Pour stabiliser le bassin, il faudra descendre la fesse droite (si c’est la jambe droite qui est tendue) vers le sol, pendant que la jambe de sol elle poussera vers le haut.

Les oppositions permettent de compléter l’action du membre manquant (soit la jambe qui ne touche plus le sol).

Travailler avec la gravité est essentielle.

Il n’existe pas de posture où une partie du corps ne fait rien.

Le corps dans son ensemble est actif, que ce soit pour les postures debout ou au sol. Plus les oppositions sont fortes et présentes, plus le corps restera aligné. Plus l’on sera à l’écoute de ce qui se passe dans notre corps pendant la pratique, plus l’ajustement sera efficace.

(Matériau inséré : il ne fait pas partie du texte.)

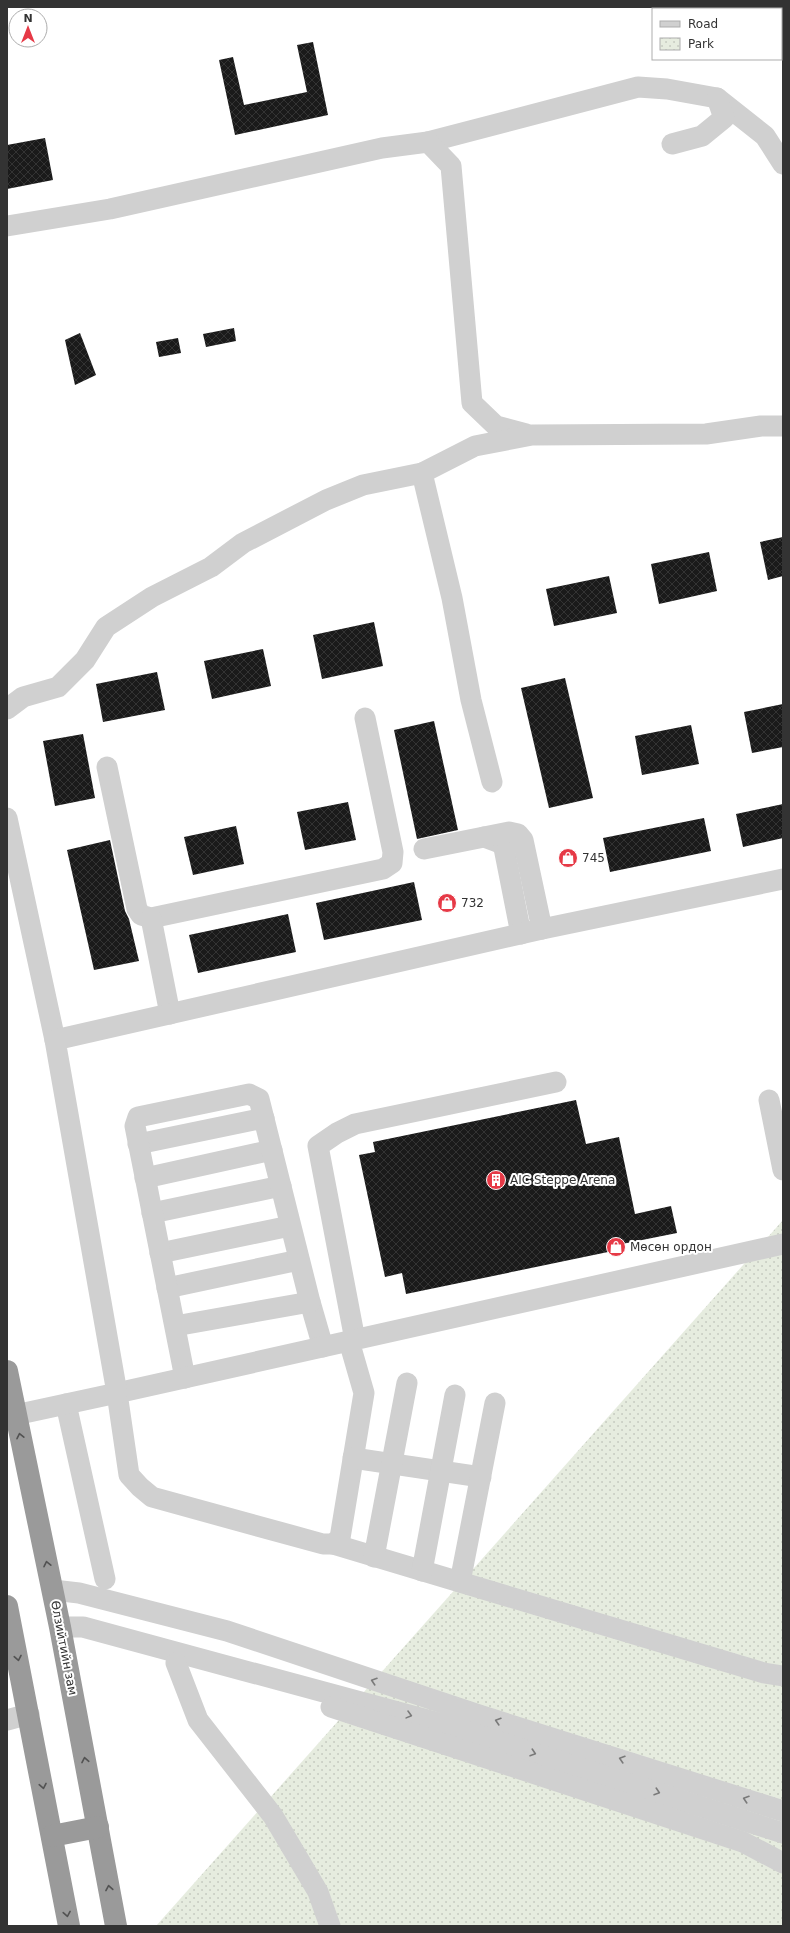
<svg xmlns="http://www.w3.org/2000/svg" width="790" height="1933" font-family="'DejaVu Sans',sans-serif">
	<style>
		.park { fill: url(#park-dots) }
		.building { fill: url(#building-cross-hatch) }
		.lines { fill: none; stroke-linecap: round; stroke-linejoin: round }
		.minor { stroke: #d0d0d0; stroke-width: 21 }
		.highway { stroke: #9a9a9a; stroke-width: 22 }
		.oneway { stroke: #525252 }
		.oneway2 { stroke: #7a7a7a }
		.labels { text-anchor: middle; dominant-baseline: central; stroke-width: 4; stroke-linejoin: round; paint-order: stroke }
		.poi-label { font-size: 12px; fill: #333; stroke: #fff; text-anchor: start }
		.street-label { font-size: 12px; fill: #333; stroke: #fff }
	</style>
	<defs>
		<pattern id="park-dots" width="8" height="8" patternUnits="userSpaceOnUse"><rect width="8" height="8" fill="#e6ecdf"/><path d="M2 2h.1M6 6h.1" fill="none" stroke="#c6cbc0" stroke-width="1.8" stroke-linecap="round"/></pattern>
		<pattern id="building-cross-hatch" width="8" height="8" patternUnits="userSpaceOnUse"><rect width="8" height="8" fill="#1a1a1a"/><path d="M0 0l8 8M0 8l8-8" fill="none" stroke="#333"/></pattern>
	</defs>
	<rect width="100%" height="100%" fill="#fff"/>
	<polygon class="park" points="783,1220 783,1926 156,1926"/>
	<g class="building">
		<polygon points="313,42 328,115 235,135 219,60 233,57 244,105 307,92 297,45"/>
		<polygon points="45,138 53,180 7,189 7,145"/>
		<polygon points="234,328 236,341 206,347 203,334"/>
		<polygon points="80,333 96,375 75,385 65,340"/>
		<polygon points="178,338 181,353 159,357 156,342"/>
		<polygon points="783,537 783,576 768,580 760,542"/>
		<polygon points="709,552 717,591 659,604 651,564"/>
		<polygon points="609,576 617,613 554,626 546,589"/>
		<polygon points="374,622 383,666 322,679 313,635"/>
		<polygon points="263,649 271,686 212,699 204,661"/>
		<polygon points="157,672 165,710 103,722 96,684"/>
		<polygon points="565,678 593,798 549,808 521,688"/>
		<polygon points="783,704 783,747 752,753 744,712"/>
		<polygon points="434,721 458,830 417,839 394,730"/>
		<polygon points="691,725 699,764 642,775 635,736"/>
		<polygon points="83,734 95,798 55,806 43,741"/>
		<polygon points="348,802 356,840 305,850 297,812"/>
		<polygon points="783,804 783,838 743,847 736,814"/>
		<polygon points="704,818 711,851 610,872 603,838"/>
		<polygon points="236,826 244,864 193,875 184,837"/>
		<polygon points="110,840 125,911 129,919 139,961 94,970 67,850"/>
		<polygon points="414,882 422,920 324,940 316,903"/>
		<polygon points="288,914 296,952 198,973 189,935"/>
		<polygon points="576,1100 586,1144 619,1137 635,1214 671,1206 677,1233 607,1247 608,1252 406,1294 402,1273 385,1277 359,1155 375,1152 373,1142"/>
	</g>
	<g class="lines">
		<g class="minor">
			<polyline points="428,142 638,87 667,89 717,98 765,136 783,164"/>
			<polyline points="672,144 702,136 724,118 717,98"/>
			<polyline points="7,226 110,209 382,148 428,142 451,166 472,403 496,426 526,434"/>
			<polyline points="422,473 452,598 471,700 492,782"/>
			<polyline points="7,709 23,697 58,687 85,660 106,627 152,597 211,567 243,543 326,500 363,485 422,473 475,446 532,435 706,434 761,426 783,426"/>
			<polyline points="107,767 137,909 141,915 151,918 383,869 392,863 393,852 365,718"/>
			<polyline points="7,818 55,1040"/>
			<polyline points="484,837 500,843 504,848 521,934"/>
			<polyline points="424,849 509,832 518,834 523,840 542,929"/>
			<polyline points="151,918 170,1014"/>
			<polyline points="769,1100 783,1170"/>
			<polyline points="138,1144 264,1118"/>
			<polyline points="145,1178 272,1150"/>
			<polyline points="152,1213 281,1186"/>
			<polyline points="160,1253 290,1226"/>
			<polyline points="167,1288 299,1260"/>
			<polyline points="310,1302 323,1347"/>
			<path d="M175,1326l135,-24 -51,-203 -10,-5 -111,23 -3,9c17,84 33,168 50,252"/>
			<polyline points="355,1340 318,1146 337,1133 355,1124 556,1082"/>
			<polyline points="349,1341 364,1393 340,1538 333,1544 323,1544 152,1497 140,1487 129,1475 117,1393 783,1244"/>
			<polyline points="66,1404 105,1579"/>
			<polyline points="15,1415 117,1393 55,1040 542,929 783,879"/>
			<polyline points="353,1458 481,1477"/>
			<polyline points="333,1544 764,1673 783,1676"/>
			<polyline points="374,1557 407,1383"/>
			<polyline points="422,1571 455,1395"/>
			<polyline points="460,1582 495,1403"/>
			<polyline points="53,1590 79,1593 227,1631 479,1715 783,1811"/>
			<polyline points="60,1627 83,1627 453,1727 783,1833"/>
			<polyline points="176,1663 198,1720 273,1816 318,1892 330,1926"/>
			<polyline points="331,1707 743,1842 783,1863"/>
			<polyline points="7,1720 29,1714"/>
		</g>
		<g class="highway">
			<polyline points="7,1371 60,1627 116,1926"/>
			<polyline points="7,1606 69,1926"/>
			<polyline points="52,1836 98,1827"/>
		</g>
	</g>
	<defs><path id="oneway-chevron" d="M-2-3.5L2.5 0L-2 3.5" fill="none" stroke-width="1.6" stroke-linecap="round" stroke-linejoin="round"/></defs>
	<g class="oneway">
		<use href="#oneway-chevron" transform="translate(20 1436) rotate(-102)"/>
		<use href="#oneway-chevron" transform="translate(47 1564) rotate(-102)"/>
		<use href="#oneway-chevron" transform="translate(18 1658) rotate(79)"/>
		<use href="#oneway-chevron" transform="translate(85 1760) rotate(-101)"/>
		<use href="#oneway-chevron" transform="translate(43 1786) rotate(79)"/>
		<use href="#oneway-chevron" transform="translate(109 1888) rotate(-100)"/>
		<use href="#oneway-chevron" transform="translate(67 1914) rotate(80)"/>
	</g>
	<g class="oneway2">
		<use href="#oneway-chevron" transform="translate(374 1681) rotate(-162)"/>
		<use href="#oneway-chevron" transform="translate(409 1715) rotate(15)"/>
		<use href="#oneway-chevron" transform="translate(498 1721) rotate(-163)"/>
		<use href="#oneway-chevron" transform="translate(533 1753) rotate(18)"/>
		<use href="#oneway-chevron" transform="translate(622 1759) rotate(-163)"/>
		<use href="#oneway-chevron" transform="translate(657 1792) rotate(18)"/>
		<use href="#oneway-chevron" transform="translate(746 1799) rotate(-162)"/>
	</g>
	<defs>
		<symbol id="shop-disc" viewBox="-11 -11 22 22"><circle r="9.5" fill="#e63946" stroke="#fff"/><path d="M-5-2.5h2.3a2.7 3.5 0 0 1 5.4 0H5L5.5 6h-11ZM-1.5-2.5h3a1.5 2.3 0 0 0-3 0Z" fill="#fff"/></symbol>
		<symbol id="building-disc" viewBox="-11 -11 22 22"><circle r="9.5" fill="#e63946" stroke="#fff"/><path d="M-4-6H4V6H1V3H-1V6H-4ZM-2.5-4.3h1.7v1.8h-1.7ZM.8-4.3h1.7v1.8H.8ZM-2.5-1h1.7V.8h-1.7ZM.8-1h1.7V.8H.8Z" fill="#fff"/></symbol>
	</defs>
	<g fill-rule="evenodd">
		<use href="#shop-disc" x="557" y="847" width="22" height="22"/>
		<use href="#shop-disc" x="436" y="892" width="22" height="22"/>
		<use href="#building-disc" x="485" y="1169" width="22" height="22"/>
		<use href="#shop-disc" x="605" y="1236" width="22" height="22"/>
	</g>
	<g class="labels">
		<g class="poi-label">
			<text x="582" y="858">745</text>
			<text x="461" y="903">732</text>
			<text x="510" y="1180">AIC Steppe Arena</text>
			<text x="630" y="1247">Мөсөн ордон</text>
		</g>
		<g class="street-label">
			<text transform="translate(64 1648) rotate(79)">Өлзийтийн зам</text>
		</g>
	</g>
	<rect width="790" height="1933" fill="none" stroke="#333333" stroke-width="16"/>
	<rect x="652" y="8" width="130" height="52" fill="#ffffff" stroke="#adadad"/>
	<rect x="660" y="21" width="20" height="6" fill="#d0d0d0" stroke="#adadad"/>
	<text x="688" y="28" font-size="12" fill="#333333">Road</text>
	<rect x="660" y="38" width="20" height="12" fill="url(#park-dots)" stroke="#adadad"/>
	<text x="688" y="48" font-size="12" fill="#333333">Park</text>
	<g transform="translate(28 28)"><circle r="19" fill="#ffffff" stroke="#adadad"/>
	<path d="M0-3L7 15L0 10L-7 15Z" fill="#e63946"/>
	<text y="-6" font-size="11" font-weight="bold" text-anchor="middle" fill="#333333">N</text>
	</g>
</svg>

Avant de le prodiguer il faut pouvoir le ressentir en nous. 

Si l’on reste présent dans la posture pendant toute la pratique et que le souffle accompagne chaque mouvement, l’alignement viendra naturellement.

Avant de vouloir corriger l’élève, une communication doit être établie. Demander à l’élève ce qu’il ressent dans tel ou tel asana.

S’il est incapable de l’expliquer c’est simplement que la communication est à sens unique. L’élève fait la posture parce qu’il “doit” la faire et n’a pas vraiment l’intention d’aller la visiter. Cela arrive souvent au début, lorsque les pratiquants découvrent qu’ils ont un corps qu’ils peuvent bouger différemment. Une fois cette prise de conscience acquise, la pratique peut alors commencer à s’affiner.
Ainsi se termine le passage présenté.